I haven't really talked about the incident in detail on here, which was the thing that triggered the major depression. What happened in summation is that my bosses got HR involved because they thought that I was getting preferential treatment from him. Really? How can you get preferential treatment from a trainer? I would never have to participate in role play? My bosses never talked to me. They never asked me to clarify what I allegedly said. I know everyone hates role play, but I would still do it.
I felt betrayed because it was a simple communication problem that HR did not need to be involved in. His reaction was what hurt the most because he left. My bosses' justification for this betrayal of trust was preferential treatment. I believe that if I was asked, then it wouldn't have blown up into this huge deal that left me abandoned and wounded. The motivation? Jealousy maybe or the guise of trying to bring in professionalism. I don't really know, but I know what happened to me. Were their actions good? Not really and I was the one that suffered.
They became the villains, the monsters of my story. It was because of this that I decided to start my non-profit because if they saw the signs of my depression, then maybe, they would have done something proactive instead of reactive. I belief that jobs are still full of bullies and people that just add to the pile of bad things. It is a civic responsibility to add to the pile of good things. We can make a better world and not add to the justification of being monsters.

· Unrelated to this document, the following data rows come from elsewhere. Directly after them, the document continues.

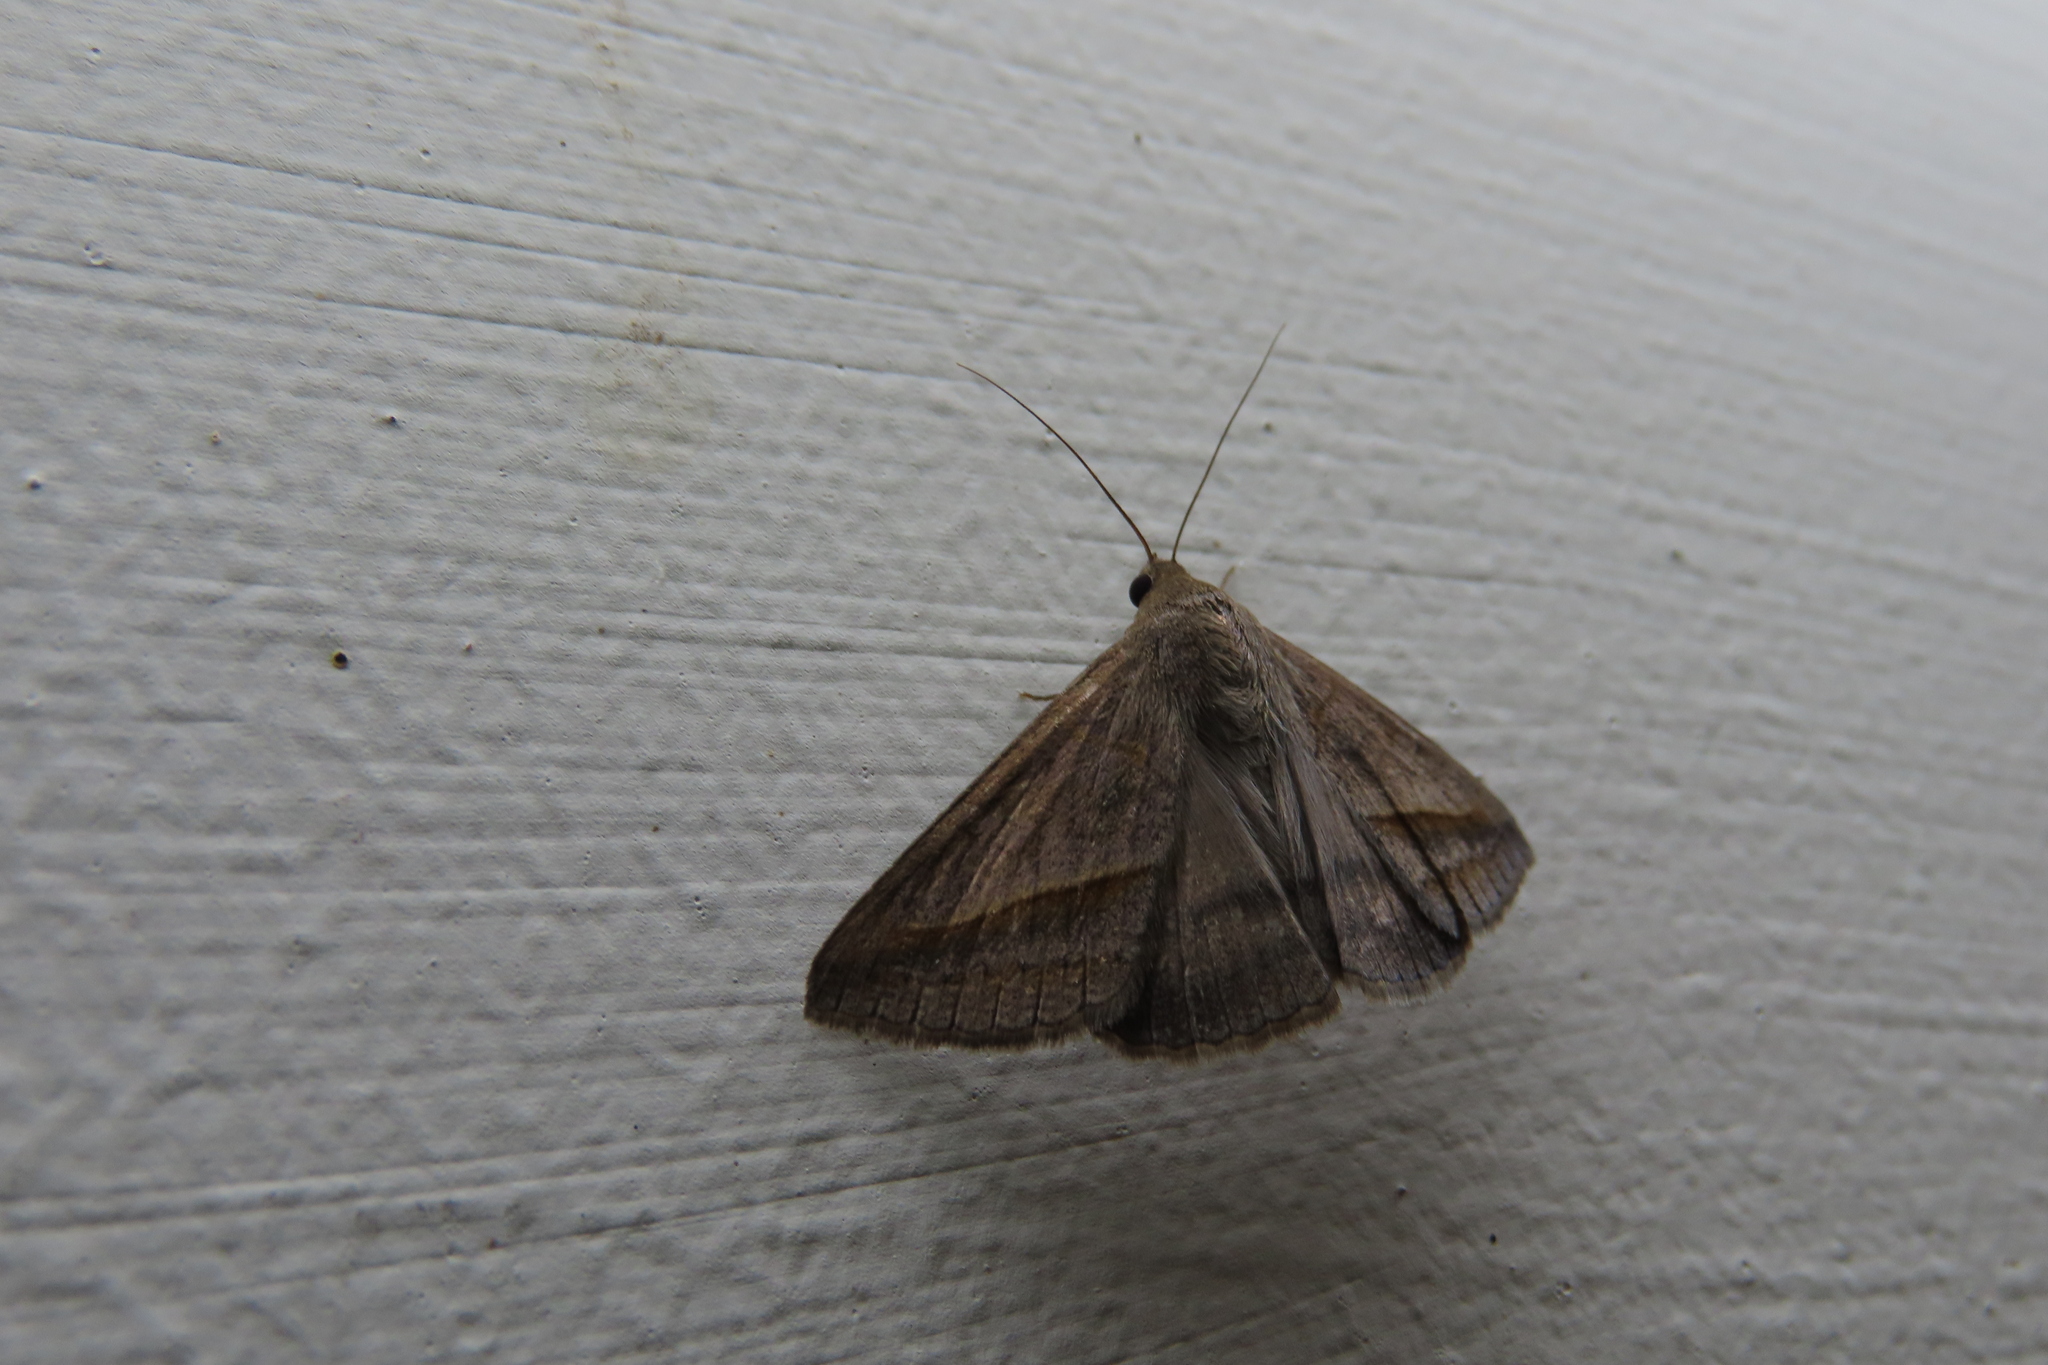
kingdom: Animalia
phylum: Arthropoda
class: Insecta
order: Lepidoptera
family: Erebidae
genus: Mocis
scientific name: Mocis frugalis
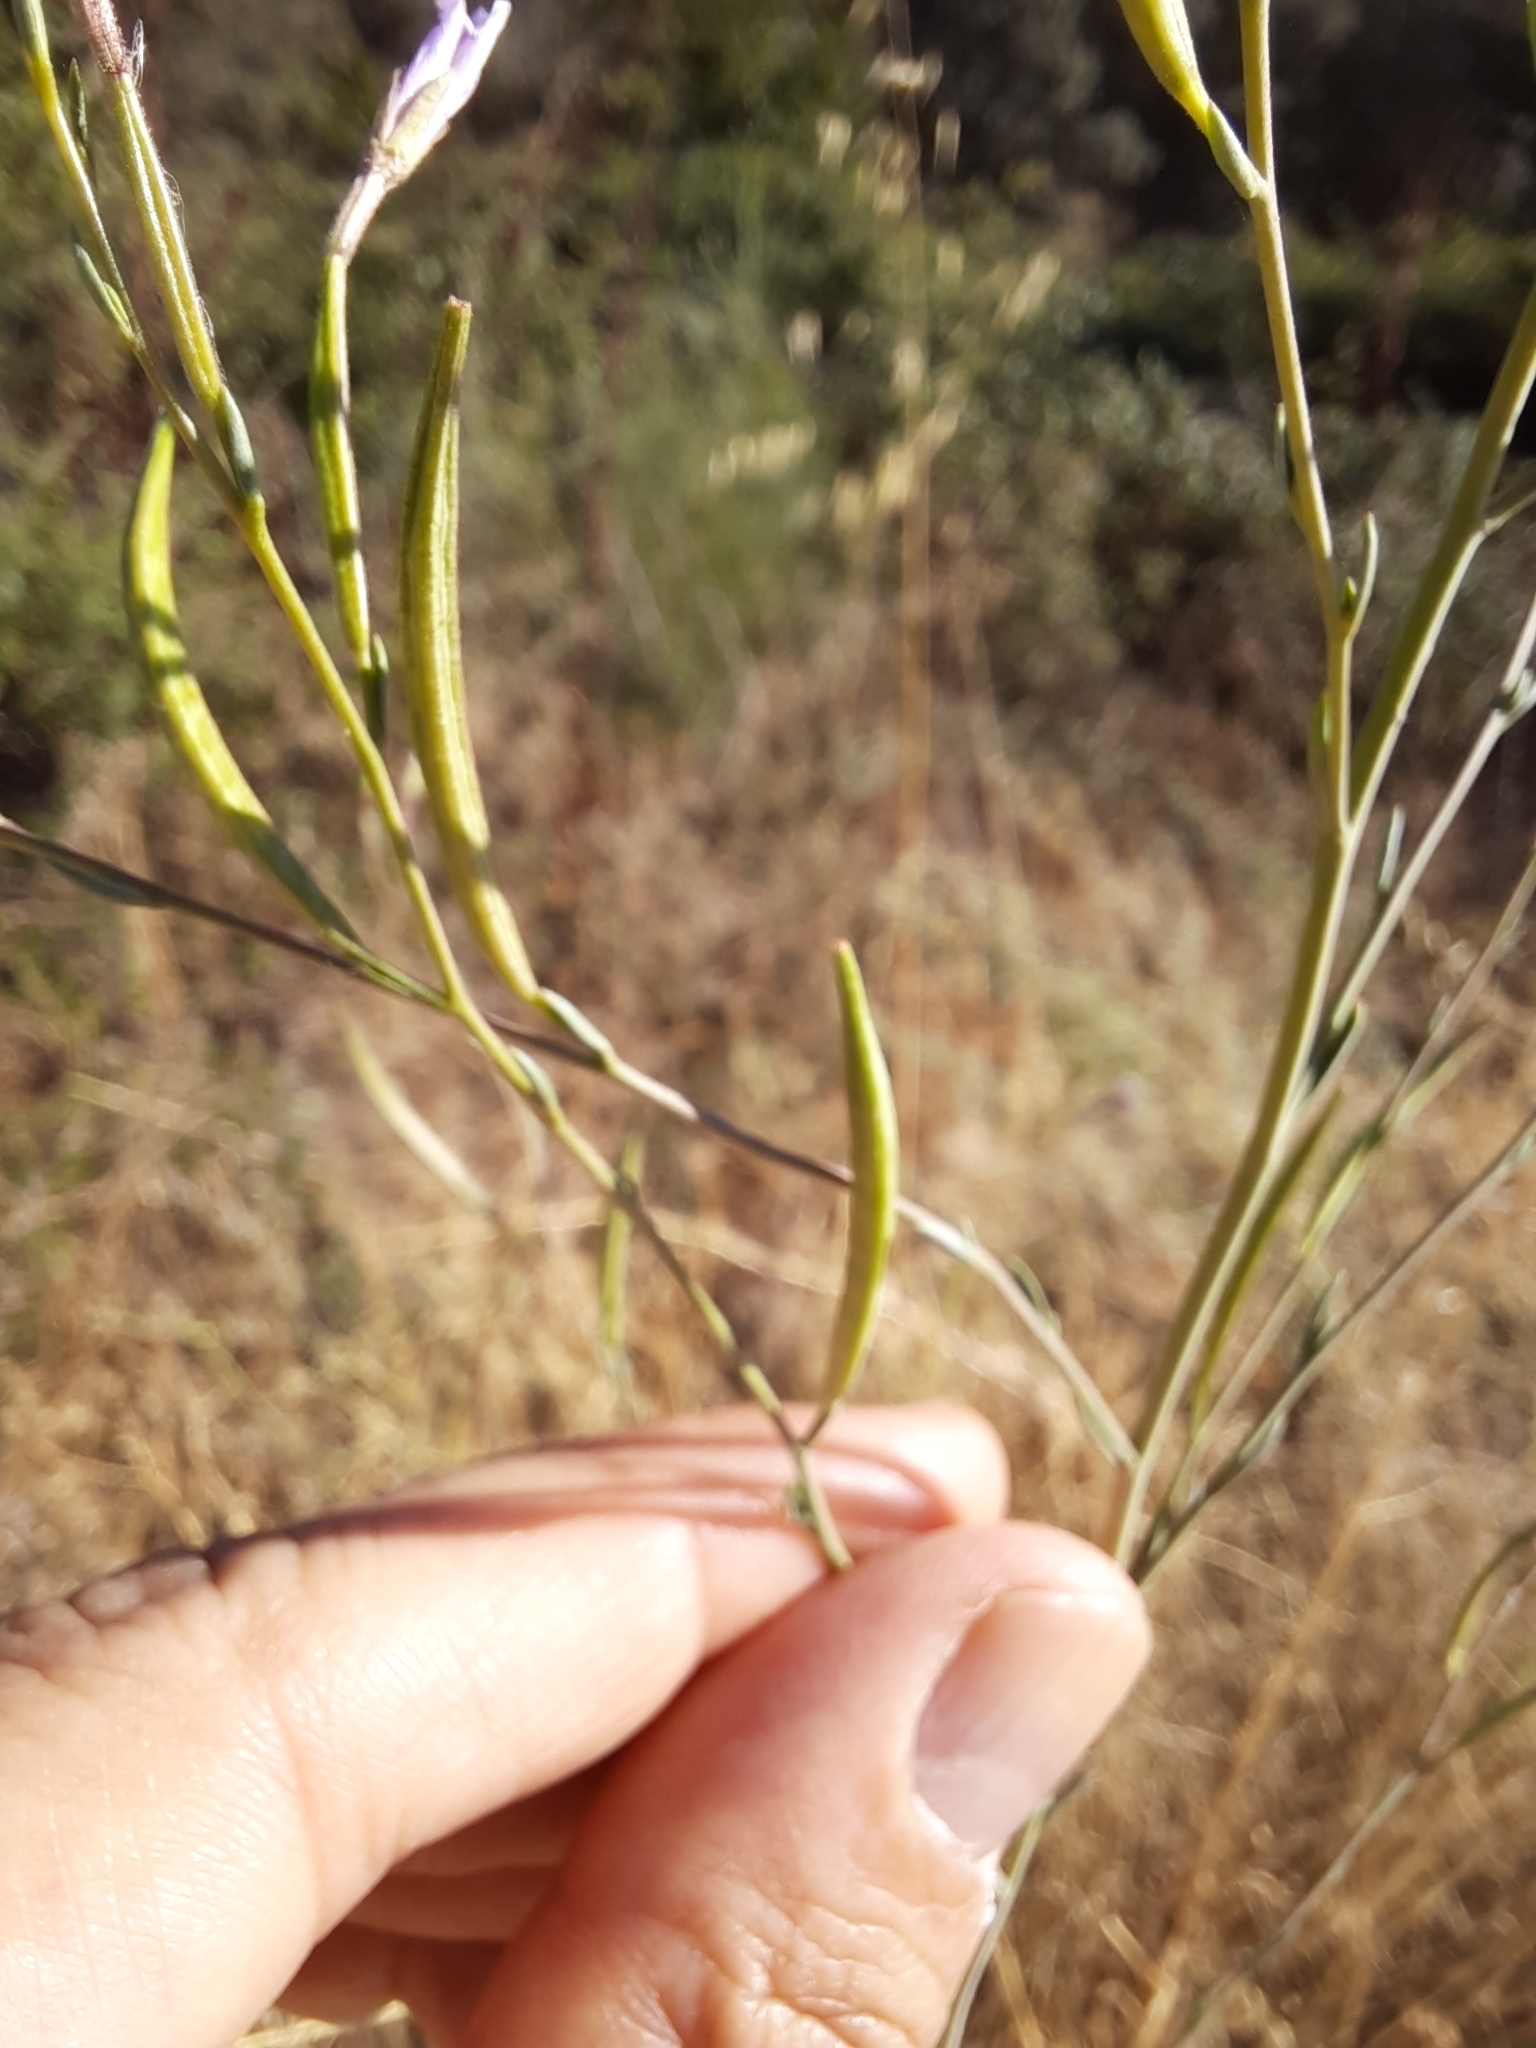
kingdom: Plantae
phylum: Tracheophyta
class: Magnoliopsida
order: Myrtales
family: Onagraceae
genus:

I am healing, but it takes time. I have made peace with him and maybe something good will come back. I had one person apologize. I stood up to another and the third got her share of karma. Let's add to the kindness so that we have fun and grow. No one should ever have to go through what I went through, but I know that it happens to people everyday all over the country. Human beings can be monsters and live with their deeds through justifications for the carnage.